The famed Rev. Dr. Martin Luther King Jr. had a dream. He dreamt that one day, “little black boys and black girls will be able to join hands with little white boys and white girls as sisters and brothers.” He understood that the acknowledgment, embrace and celebration of diversity would benefit our society in positive, deep and meaningful ways.
The Medici family of 14th Century Florence – sometimes referred to as the House of Medici or Famiglia de Medici – rose to prominence for its position in banking and politics. From a business perspective, an important component of the family’s legacy, as detailed in Frans Johansson’s 2004 book, The Medici Effect: Breakthrough Insights at the Intersection of Ideas, Concepts, and Culture, is the way that it brought diversity – diversity of thought, of culture, of expertise, of experience – to bear in order to drive the Renaissance. In the manner of the Medicis, Johansson encourages his readers to “randomly combine concepts” which, in turn, will “ignite an explosion of ideas.” Through the years, the family invited artists, scientists, mathematicians, architects and other great thinkers – the likes of da Vinci and Michaelangelo – of their times to come together for the frequent exchange of ideas. Despite their competing interests, backgrounds and areas of expertise, they joined one another in the spirit of collaboration, exploration and advancement.
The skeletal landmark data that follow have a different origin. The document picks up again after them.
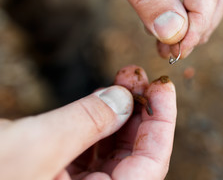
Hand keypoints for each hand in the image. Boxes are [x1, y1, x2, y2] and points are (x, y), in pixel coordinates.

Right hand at [0, 65, 175, 179]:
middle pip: (135, 154)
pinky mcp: (57, 176)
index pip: (152, 164)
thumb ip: (86, 121)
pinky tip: (103, 96)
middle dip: (140, 112)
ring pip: (113, 148)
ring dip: (121, 112)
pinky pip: (89, 148)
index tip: (164, 88)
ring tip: (124, 78)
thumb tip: (124, 98)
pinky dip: (97, 120)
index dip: (163, 123)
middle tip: (140, 77)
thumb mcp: (34, 147)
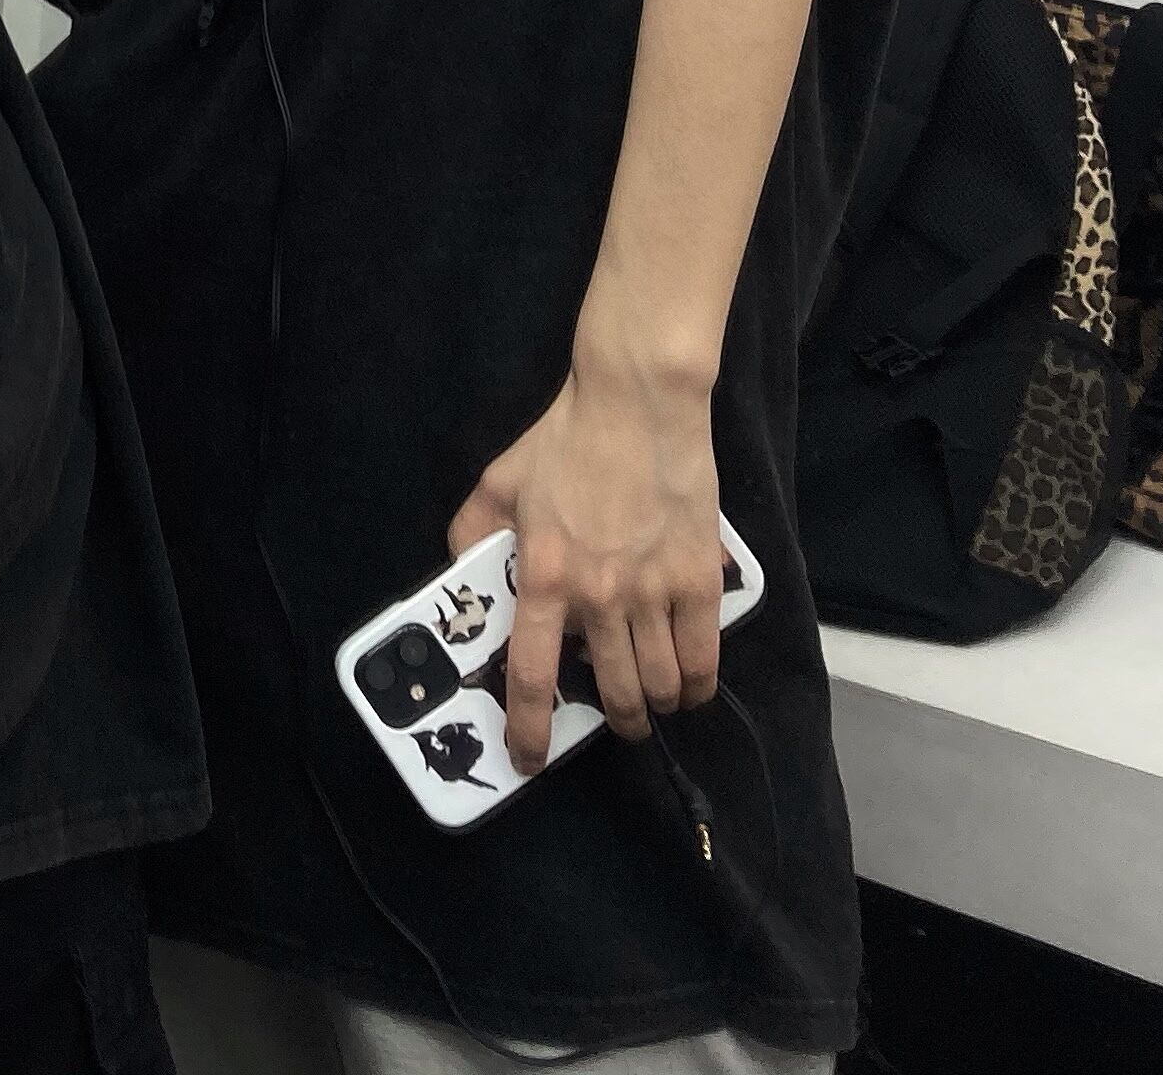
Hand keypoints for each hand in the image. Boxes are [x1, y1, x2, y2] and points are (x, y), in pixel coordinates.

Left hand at [447, 359, 722, 775]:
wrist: (637, 404)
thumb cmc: (565, 439)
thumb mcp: (499, 481)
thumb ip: (472, 531)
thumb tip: (459, 573)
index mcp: (543, 576)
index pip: (530, 674)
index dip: (527, 729)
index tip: (527, 759)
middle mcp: (598, 597)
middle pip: (613, 695)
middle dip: (614, 721)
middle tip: (613, 717)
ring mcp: (654, 592)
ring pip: (659, 686)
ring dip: (655, 705)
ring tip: (652, 699)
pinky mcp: (700, 581)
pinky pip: (703, 660)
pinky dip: (696, 685)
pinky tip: (689, 685)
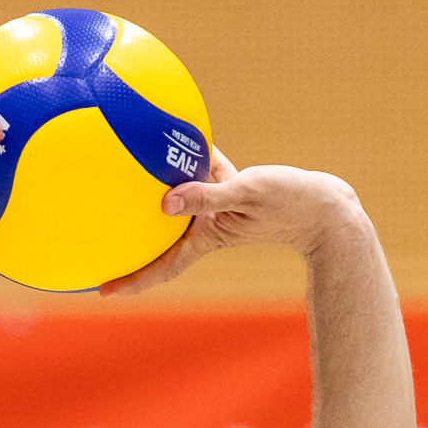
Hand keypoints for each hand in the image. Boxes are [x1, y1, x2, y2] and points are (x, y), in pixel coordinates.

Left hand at [100, 150, 367, 295]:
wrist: (329, 207)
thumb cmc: (291, 203)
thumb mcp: (247, 193)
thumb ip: (206, 195)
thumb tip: (165, 202)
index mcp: (207, 236)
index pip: (163, 266)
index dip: (134, 280)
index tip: (102, 289)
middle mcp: (209, 225)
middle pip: (162, 238)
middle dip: (132, 241)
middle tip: (98, 238)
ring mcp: (222, 209)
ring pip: (179, 202)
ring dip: (156, 193)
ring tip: (126, 177)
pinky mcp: (236, 190)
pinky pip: (204, 175)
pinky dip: (191, 162)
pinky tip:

Diversity driven innovation is important as we each take a critical look at our personal networks. Is yours comprised of people just like you? What are your contacts’ unique backgrounds? What ideas can they bring to the table based on areas of expertise that differ from your own?
Today, in honor of Martin Luther King Jr. Day, write down a list of three to five individuals who come from different perspectives, different disciplines, different histories than your own. Commit to inviting them for a cup ‘o Joe to exchange ideas and see what you can collectively do to spark innovation.